Problem details ▸
Give back each entry unchanged, minus pictures.

Supplied material ▸
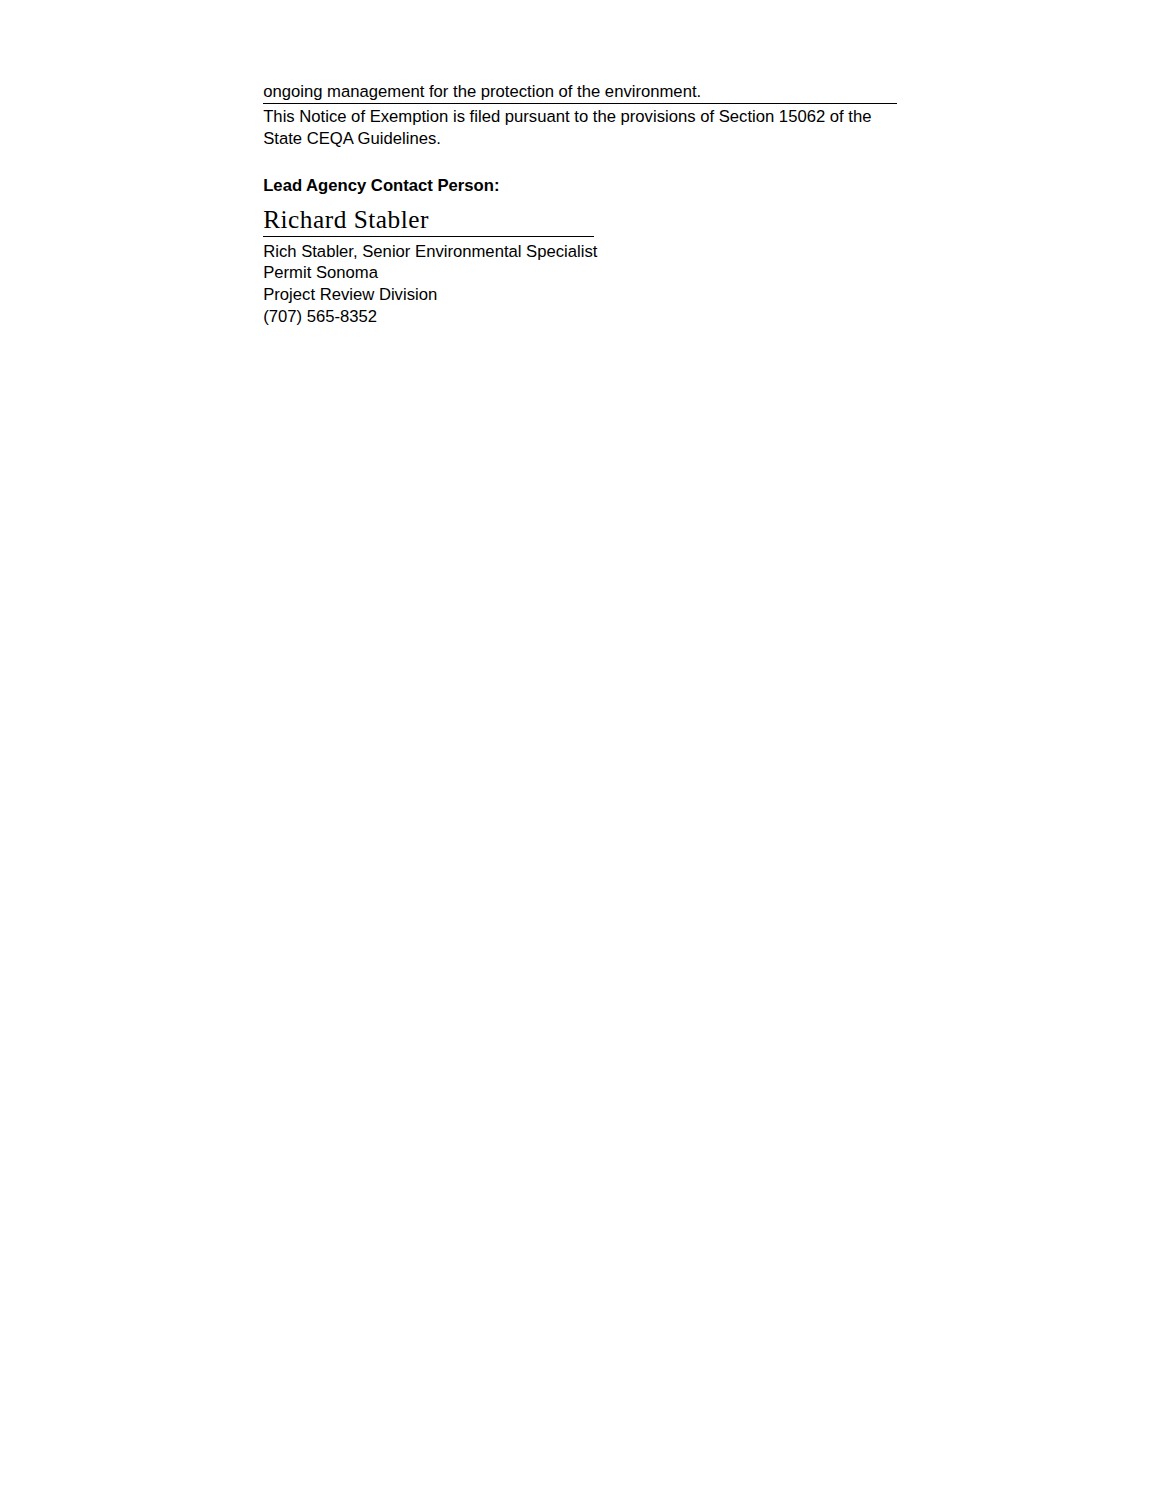ongoing management for the protection of the environment.
This Notice of Exemption is filed pursuant to the provisions of Section 15062 of the State CEQA Guidelines.
Lead Agency Contact Person:
Richard Stabler
Rich Stabler, Senior Environmental Specialist
Permit Sonoma
Project Review Division
(707) 565-8352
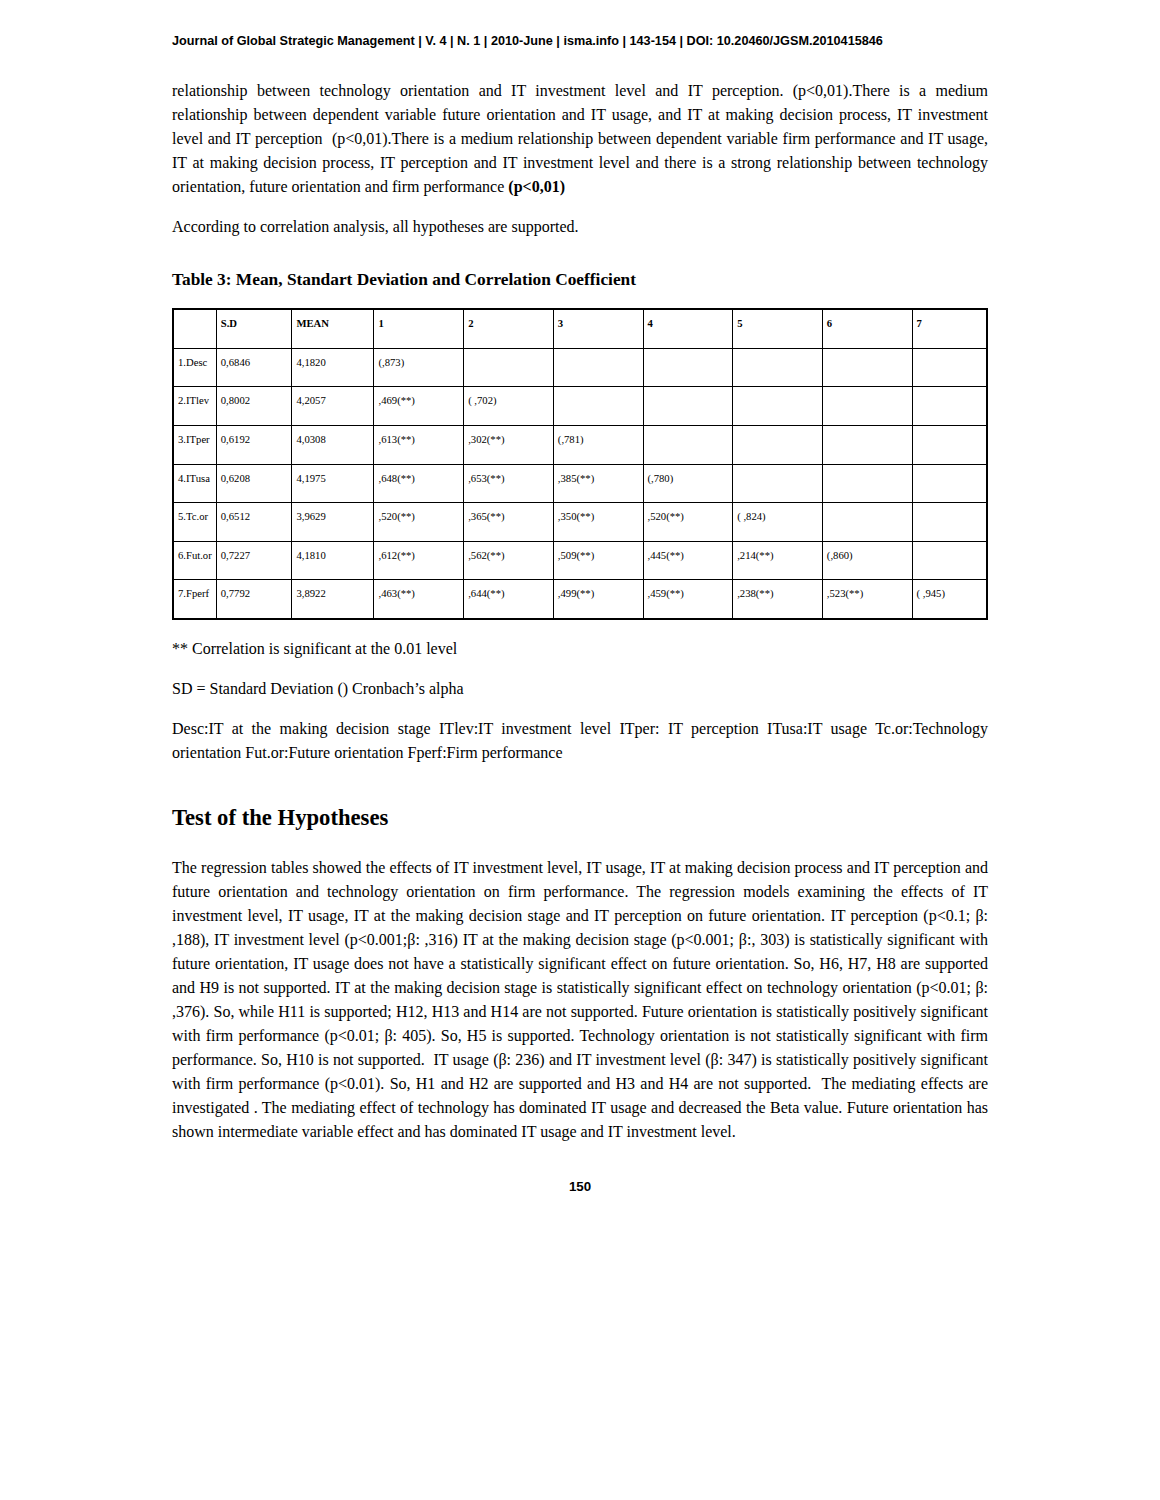Journal of Global Strategic Management | V. 4 | N. 1 | 2010-June | isma.info | 143-154 | DOI: 10.20460/JGSM.2010415846
relationship between technology orientation and IT investment level and IT perception. (p<0,01).There is a medium relationship between dependent variable future orientation and IT usage, and IT at making decision process, IT investment level and IT perception (p<0,01).There is a medium relationship between dependent variable firm performance and IT usage, IT at making decision process, IT perception and IT investment level and there is a strong relationship between technology orientation, future orientation and firm performance (p<0,01)
According to correlation analysis, all hypotheses are supported.
Table 3: Mean, Standart Deviation and Correlation Coefficient
| | S.D | MEAN | 1 | 2 | 3 | 4 | 5 | 6 | 7 |
| --- | --- | --- | --- | --- | --- | --- | --- | --- | --- |
| 1.Desc | 0,6846 | 4,1820 | (,873) | | | | | | |
| 2.ITlev | 0,8002 | 4,2057 | ,469(**) | ( ,702) | | | | | |
| 3.ITper | 0,6192 | 4,0308 | ,613(**) | ,302(**) | (,781) | | | | |
| 4.ITusa | 0,6208 | 4,1975 | ,648(**) | ,653(**) | ,385(**) | (,780) | | | |
| 5.Tc.or | 0,6512 | 3,9629 | ,520(**) | ,365(**) | ,350(**) | ,520(**) | ( ,824) | | |
| 6.Fut.or | 0,7227 | 4,1810 | ,612(**) | ,562(**) | ,509(**) | ,445(**) | ,214(**) | (,860) | |
| 7.Fperf | 0,7792 | 3,8922 | ,463(**) | ,644(**) | ,499(**) | ,459(**) | ,238(**) | ,523(**) | ( ,945) |
** Correlation is significant at the 0.01 level
SD = Standard Deviation () Cronbach’s alpha
Desc:IT at the making decision stage ITlev:IT investment level ITper: IT perception ITusa:IT usage Tc.or:Technology orientation Fut.or:Future orientation Fperf:Firm performance
Test of the Hypotheses
The regression tables showed the effects of IT investment level, IT usage, IT at making decision process and IT perception and future orientation and technology orientation on firm performance. The regression models examining the effects of IT investment level, IT usage, IT at the making decision stage and IT perception on future orientation. IT perception (p<0.1; β: ,188), IT investment level (p<0.001;β: ,316) IT at the making decision stage (p<0.001; β:, 303) is statistically significant with future orientation, IT usage does not have a statistically significant effect on future orientation. So, H6, H7, H8 are supported and H9 is not supported. IT at the making decision stage is statistically significant effect on technology orientation (p<0.01; β: ,376). So, while H11 is supported; H12, H13 and H14 are not supported. Future orientation is statistically positively significant with firm performance (p<0.01; β: 405). So, H5 is supported. Technology orientation is not statistically significant with firm performance. So, H10 is not supported. IT usage (β: 236) and IT investment level (β: 347) is statistically positively significant with firm performance (p<0.01). So, H1 and H2 are supported and H3 and H4 are not supported. The mediating effects are investigated . The mediating effect of technology has dominated IT usage and decreased the Beta value. Future orientation has shown intermediate variable effect and has dominated IT usage and IT investment level.
150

Output of the exercise ▸
ongoing management for the protection of the environment.
This Notice of Exemption is filed pursuant to the provisions of Section 15062 of the State CEQA Guidelines.
Lead Agency Contact Person:
Richard Stabler
Rich Stabler, Senior Environmental Specialist
Permit Sonoma
Project Review Division
(707) 565-8352
Journal of Global Strategic Management | V. 4 | N. 1 | 2010-June | isma.info | 143-154 | DOI: 10.20460/JGSM.2010415846
relationship between technology orientation and IT investment level and IT perception. (p<0,01).There is a medium relationship between dependent variable future orientation and IT usage, and IT at making decision process, IT investment level and IT perception (p<0,01).There is a medium relationship between dependent variable firm performance and IT usage, IT at making decision process, IT perception and IT investment level and there is a strong relationship between technology orientation, future orientation and firm performance (p<0,01)
According to correlation analysis, all hypotheses are supported.
Table 3: Mean, Standart Deviation and Correlation Coefficient
| | S.D | MEAN | 1 | 2 | 3 | 4 | 5 | 6 | 7 |
| --- | --- | --- | --- | --- | --- | --- | --- | --- | --- |
| 1.Desc | 0,6846 | 4,1820 | (,873) | | | | | | |
| 2.ITlev | 0,8002 | 4,2057 | ,469(**) | ( ,702) | | | | | |
| 3.ITper | 0,6192 | 4,0308 | ,613(**) | ,302(**) | (,781) | | | | |
| 4.ITusa | 0,6208 | 4,1975 | ,648(**) | ,653(**) | ,385(**) | (,780) | | | |
| 5.Tc.or | 0,6512 | 3,9629 | ,520(**) | ,365(**) | ,350(**) | ,520(**) | ( ,824) | | |
| 6.Fut.or | 0,7227 | 4,1810 | ,612(**) | ,562(**) | ,509(**) | ,445(**) | ,214(**) | (,860) | |
| 7.Fperf | 0,7792 | 3,8922 | ,463(**) | ,644(**) | ,499(**) | ,459(**) | ,238(**) | ,523(**) | ( ,945) |
** Correlation is significant at the 0.01 level
SD = Standard Deviation () Cronbach’s alpha
Desc:IT at the making decision stage ITlev:IT investment level ITper: IT perception ITusa:IT usage Tc.or:Technology orientation Fut.or:Future orientation Fperf:Firm performance
Test of the Hypotheses
The regression tables showed the effects of IT investment level, IT usage, IT at making decision process and IT perception and future orientation and technology orientation on firm performance. The regression models examining the effects of IT investment level, IT usage, IT at the making decision stage and IT perception on future orientation. IT perception (p<0.1; β: ,188), IT investment level (p<0.001;β: ,316) IT at the making decision stage (p<0.001; β:, 303) is statistically significant with future orientation, IT usage does not have a statistically significant effect on future orientation. So, H6, H7, H8 are supported and H9 is not supported. IT at the making decision stage is statistically significant effect on technology orientation (p<0.01; β: ,376). So, while H11 is supported; H12, H13 and H14 are not supported. Future orientation is statistically positively significant with firm performance (p<0.01; β: 405). So, H5 is supported. Technology orientation is not statistically significant with firm performance. So, H10 is not supported. IT usage (β: 236) and IT investment level (β: 347) is statistically positively significant with firm performance (p<0.01). So, H1 and H2 are supported and H3 and H4 are not supported. The mediating effects are investigated . The mediating effect of technology has dominated IT usage and decreased the Beta value. Future orientation has shown intermediate variable effect and has dominated IT usage and IT investment level.
150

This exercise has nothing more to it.